It may surprise you to know that inflammation is necessary and essential. It’s a healthy, crucial immune response to an attack to your body. Without inflammation, you could not heal and recover from an illness, injury, the exposure to allergens or toxins, or from the blow of emotional stress.
Inflammation should be short-lived, but it is sometimes chronic. It goes on and on and becomes the problem. Symptoms of chronic inflammation are low-level, persistent fatigue, joint and muscle pain, sleep difficulties, and mild anxiety and depression. Years of chronic inflammation hasten the onset of the leading causes of death: heart disease, diabetes, and cancer.
Chronic inflammation can be caused by factors outside of your control, such as an autoimmune disease, exposure to environmental toxins, drug reactions, or a severe injury. But inflammation can also be caused by choices you make. Regularly consuming processed and high-sugar foods, or excess caffeine or alcohol; failing to hydrate properly; getting inadequate sleep; working at a high stress job; or staying in an abusive relationships can put you in a state of unrelenting inflammation.

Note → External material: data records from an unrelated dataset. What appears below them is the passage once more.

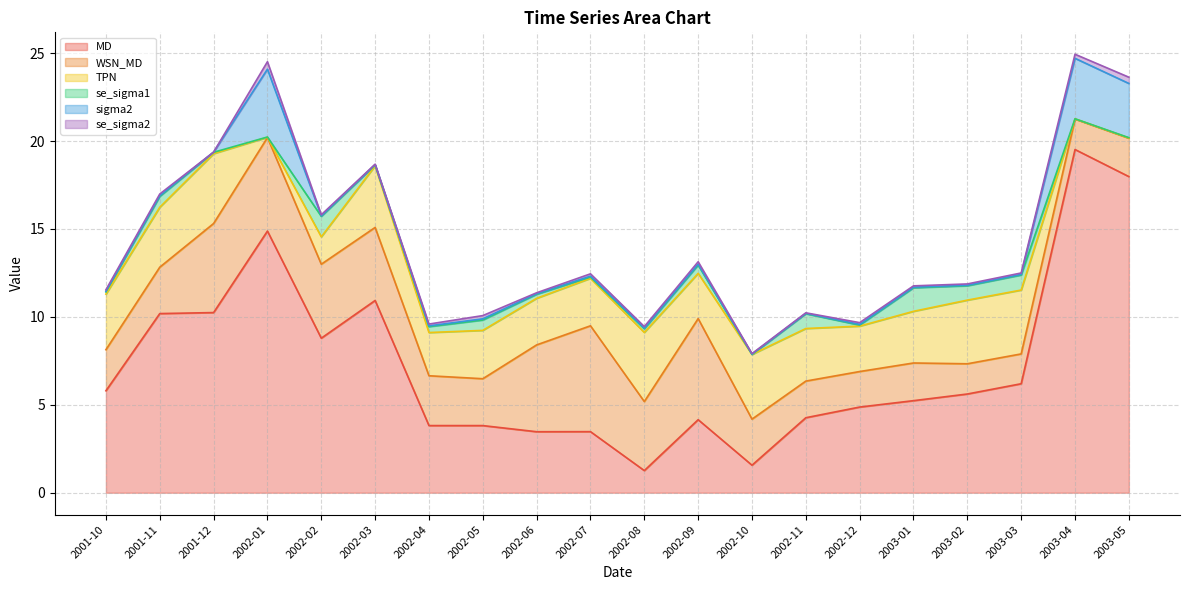

The value of se_sigma1 at 2002-12 is 0.1. True or false?

False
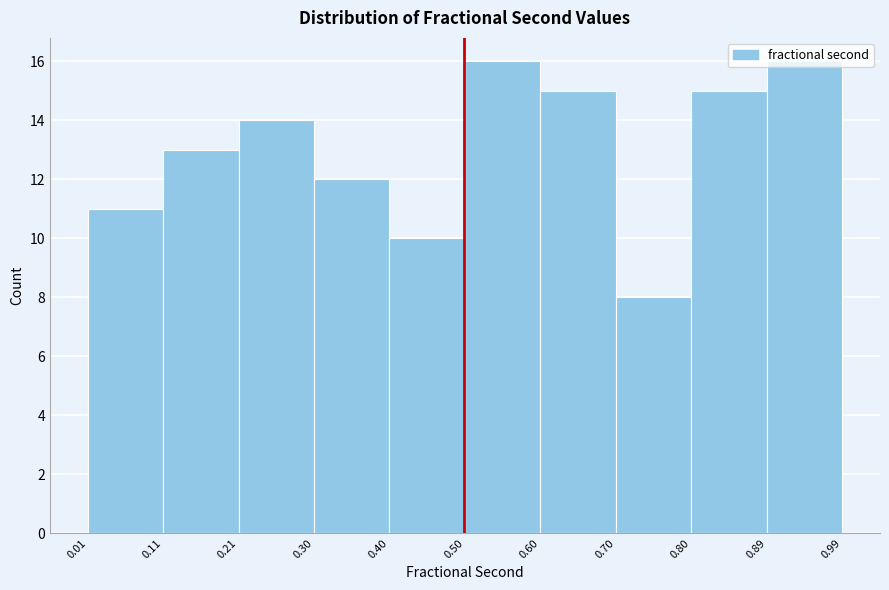

Reading left to right, transcribe this chart: for each bar, give the range it covers on the x-axis and its height. The values are not printed on the chart, so give them approximately, as read against the axis.

0.01 to 0.11: 11
0.11 to 0.21: 13
0.21 to 0.30: 14
0.30 to 0.40: 12
0.40 to 0.50: 10
0.50 to 0.60: 16
0.60 to 0.70: 15
0.70 to 0.80: 8
0.80 to 0.89: 15
0.89 to 0.99: 16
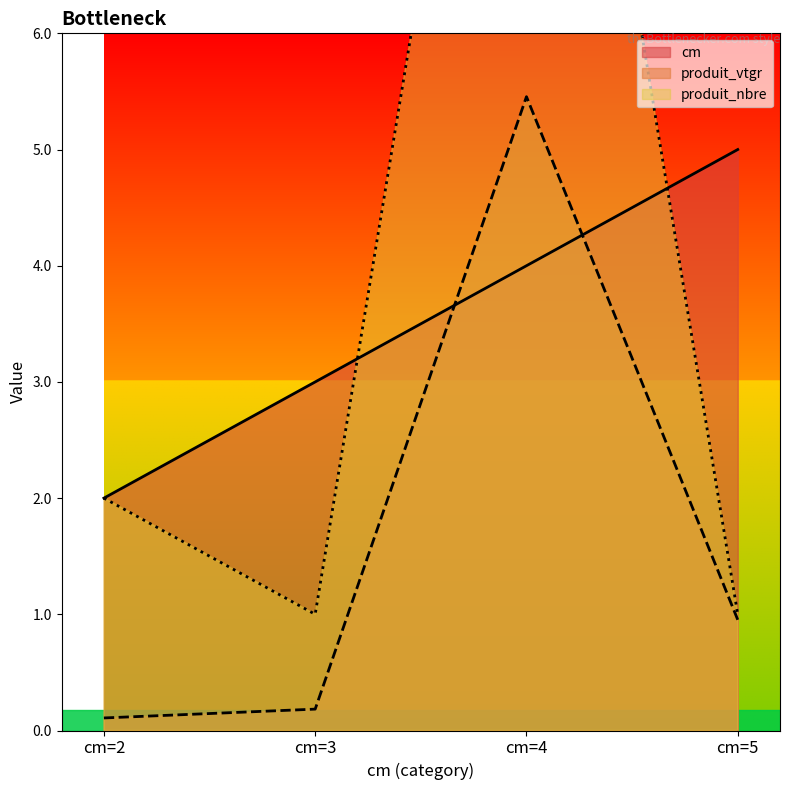

How many values in the cm series are below 4?

2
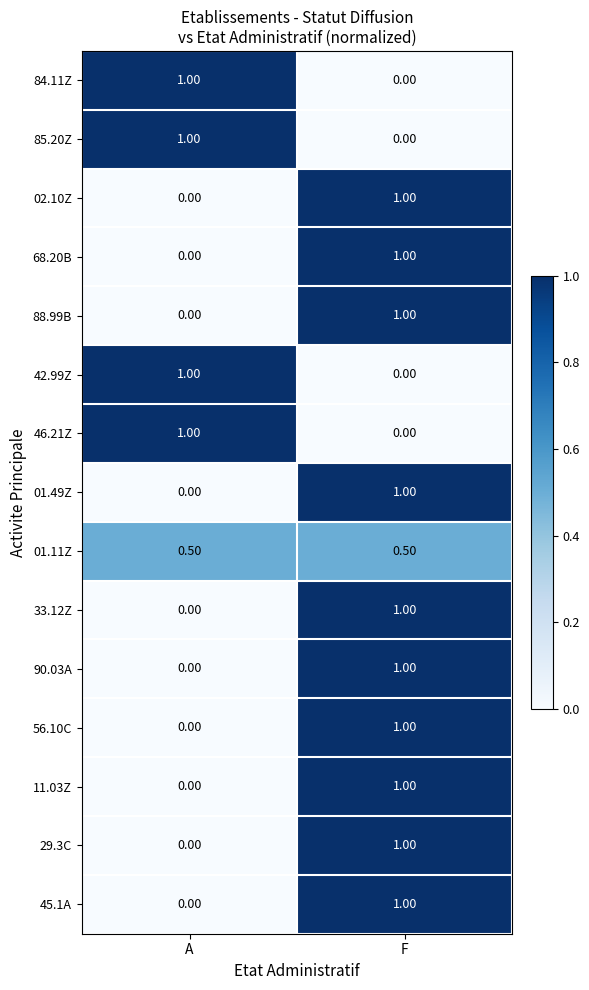

At which label is 45.1A closest to 0?

A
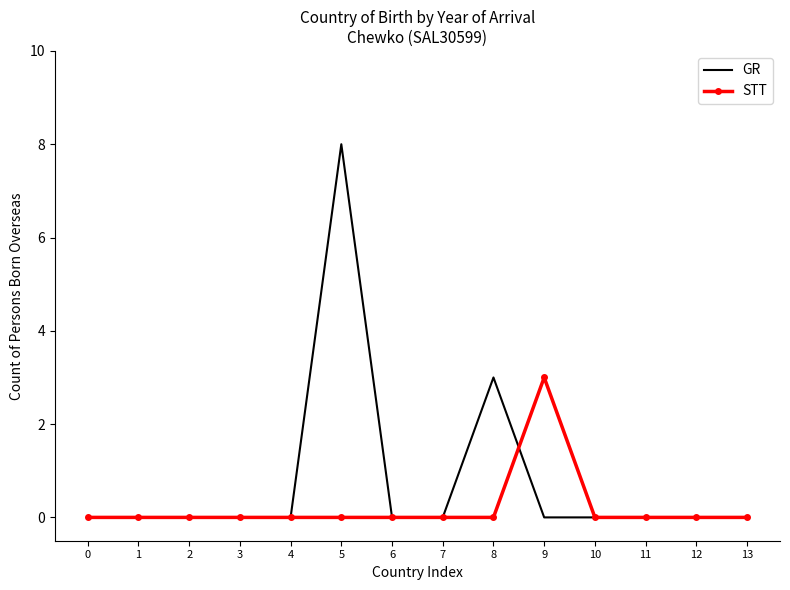

Reading right to left, list all the values displayed in this chart.

GR: 13=0	12=0	11=0	10=0	9=0	8=3	7=0	6=0	5=8	4=0	3=0	2=0	1=0	0=0
STT: 13=0	12=0	11=0	10=0	9=3	8=0	7=0	6=0	5=0	4=0	3=0	2=0	1=0	0=0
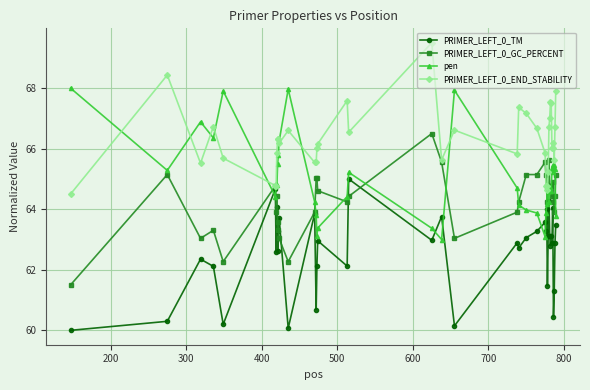

What is the difference between the maximum and second lowest values in the PRIMER_LEFT_0_TM series?

4.9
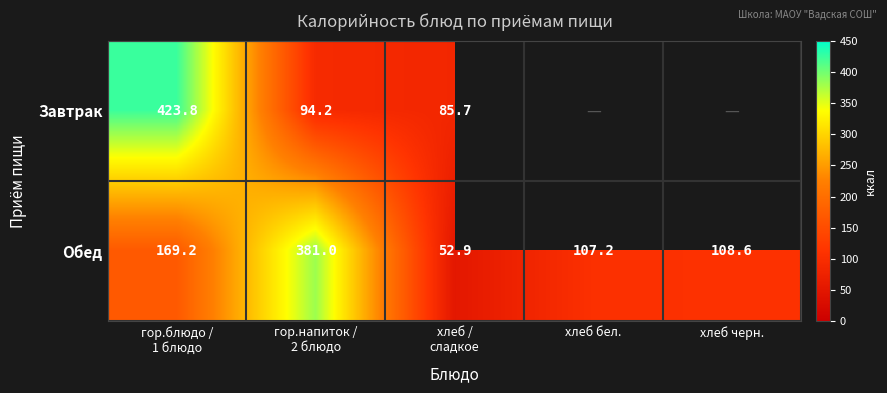

How many values in the Обед series exceed 108?

3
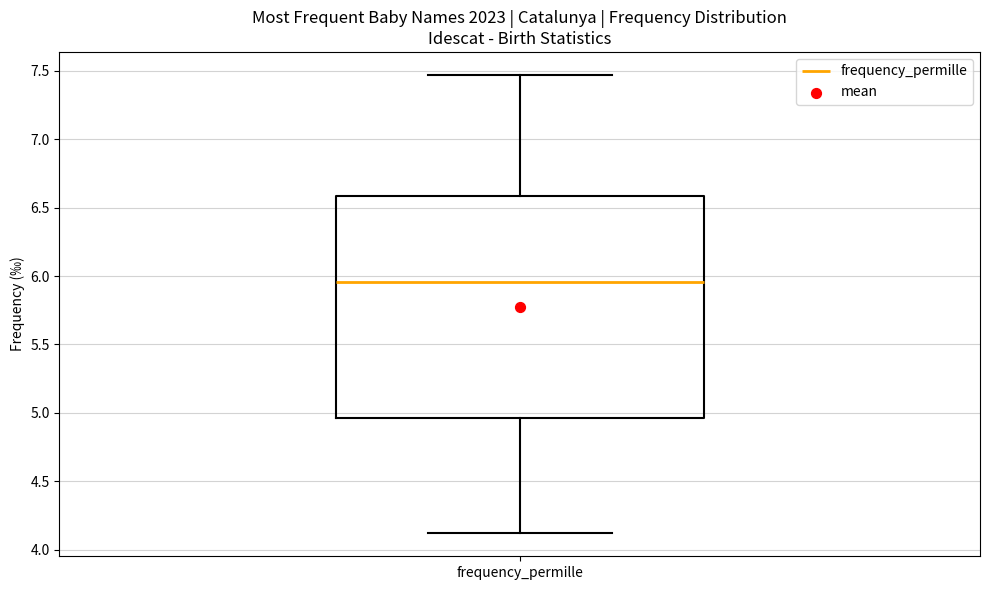

Transcribe this box plot: give where the median line is, the range the box spans, and where the two whiskers end, as read against the y-axis. The values are not printed on the chart, so give them approximately, as read against the axis.

median 5.95, box 4.95 to 6.60, whiskers 4.10 to 7.45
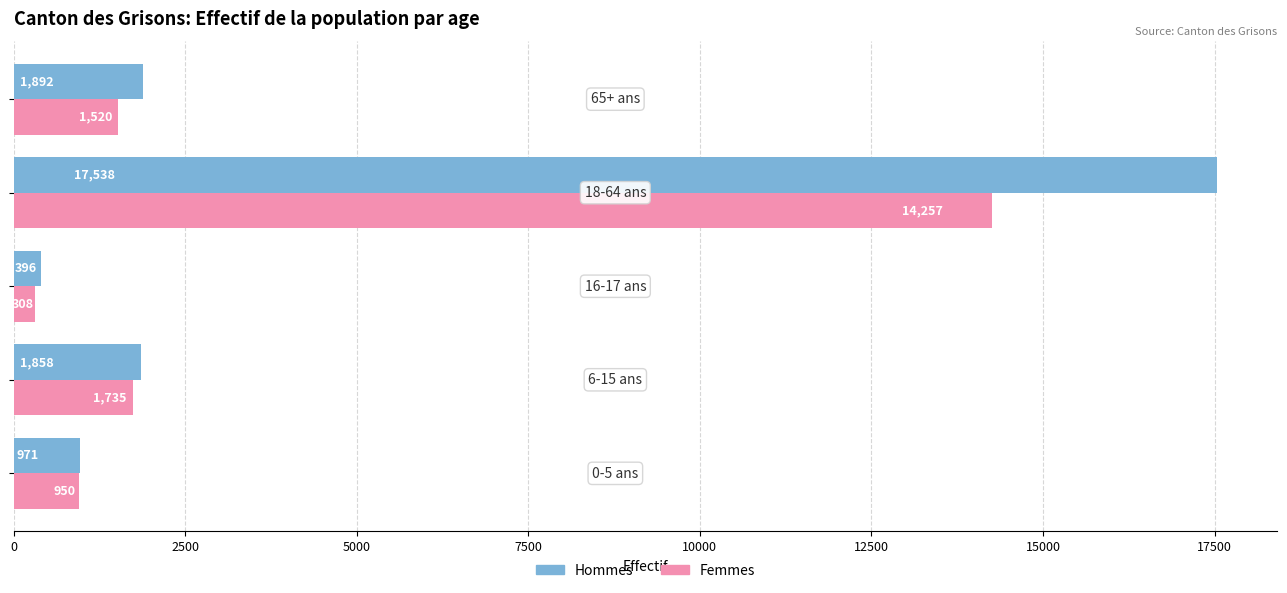

Rank the series by their maximum value, from lowest to highest.

Femmes, Hommes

Millions of people try to control inflammation with non-steroidal anti-inflammatory drugs (NSAIDs) like aspirin, ibuprofen (Advil, Motrin), and naproxen (Aleve). These temporarily reduce pain, but do not reverse chronic inflammation. They also carry risks, most notably ulcers, blood thinning, and kidney damage.
If you experience symptoms of chronic inflammation, see your doctor for an evaluation. Blood tests, including IgG food allergy testing, and a physical exam may uncover the source of your symptoms.
Natural medicines and lifestyle changes can help you reverse chronic inflammation:
Increase polyphenols in your diet. Polyphenols are plant compounds that have anti-inflammatory and antioxidant effects on the body. Readily available polyphenol-rich foods include berries, apples, grapes, leafy greens, and onions. Supplement your fruit and vegetable-based polyphenol consumption with flax oil: 2,000 milligrams (mg) daily with food, and green tea: 12 ounces daily, best hot and consumed away from meals.
Walking regularly reduces inflammation. Try to walk at a moderate pace for at least 150 minutes each week.
Try boswellia. Also known as Indian frankincense, the resin of the Boswellia shrub is a botanical medicine with a long history of use in Ayurvedic (traditional Indian) medicine to treat inflammation, arthritis, and pain. A typical dose: 300 mg to 600 mg daily. It is generally safe for most people, but if you are taking prescription anti-inflammatories or NSAIDs repeatedly, talk with your health-care provider before starting Boswellia.
Massage, stretching, and yoga alleviate emotional stress and reduce inflammation in muscles and joints. Yin yoga is a slower paced yoga that I’ve seen be very helpful in calming the body and reducing hip and low back pain.
Tryptophan helps cut inflammation by improving sleep and reducing anxiety. It increases the production of serotonin, your natural good mood neurotransmitter. Tryptophan is available in two forms. Take 500 mg L-tryptophan OR 50 mg 5 HTP away from food, at bedtime, daily.
Note: if you are taking anti-depressant or anti-anxiety medication, do not take any form of tryptophan without first consulting with your health-care provider.